In this study, large-eddy simulations (LESs) were applied to the flow fields in two districts consisting of rectangular buildings with uniform and non-uniform heights. The streamwise distributions of total kinetic energy transport and the energy dissipation rates from the windward to leeward sides of the urban area in the two city models were calculated from numerical data provided by LES computations, to investigate the influence of aerodynamic resistance of buildings on the dissipation of total kinetic energy (adverse effect on the wind environment in the leeward side of the focused urban district). Consequently, in the urban area, energy dissipation occurred at an approximately constant rate, and the total kinetic energy transport decreased constantly with energy dissipation (Fig. 10). As shown in Fig. 11, the decrease in total kinetic energy transport in the case of non-uniform building height was approximately 1.5 times of that in the case of uniform building height.

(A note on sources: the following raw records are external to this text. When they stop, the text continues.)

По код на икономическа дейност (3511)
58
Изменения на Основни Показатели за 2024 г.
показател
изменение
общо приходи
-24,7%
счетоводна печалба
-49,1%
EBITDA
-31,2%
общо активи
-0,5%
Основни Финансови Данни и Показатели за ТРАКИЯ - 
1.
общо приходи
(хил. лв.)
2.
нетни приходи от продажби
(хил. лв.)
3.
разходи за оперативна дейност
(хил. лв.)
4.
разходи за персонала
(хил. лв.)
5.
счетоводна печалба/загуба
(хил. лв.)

To clarify the influence of all the terms in the equations of total, mean, and turbulent kinetic energy transport on the transportation and dissipation of kinetic energy when the wind above the urban area blows down to the ground level, the vertical distributions of the balances of each term in the transport equations of the total, mean, and turbulent kinetic energies were analyzed. As shown in Fig. 13, above the urban area, the transportation of total kinetic energy by advection and diffusion showed positive values, and the dissipation and pressure terms indicated negative values. The peak of transportation and dissipation of total kinetic energy occurred at the maximum height of the buildings in urban districts, and these absolute values increased due to the non-uniformity of building height. In Fig. 14, the mean kinetic energy was supplied owing to the advection and diffusion terms, which was then dissipated through energy transport from mean kinetic energy to turbulent kinetic energy, -Pk. The-Pk in Case Non-uniform was larger than that in Case Uniform. There was only a little energy dissipation of the mean kinetic energy in both cases. As shown in Fig. 15, the distribution of the dissipation term is nearly symmetrical to that of the production term of the turbulent kinetic energy, Pk. As shown in Figs. 7 and 16, the region where the dissipation term of turbulent kinetic energy is generally large corresponds to the region where Pk is large. This indicates that in the region where turbulent kinetic energy is produced, the mean kinetic energy is converted into turbulent kinetic energy, and then the turbulent kinetic energy is dissipated in the same region.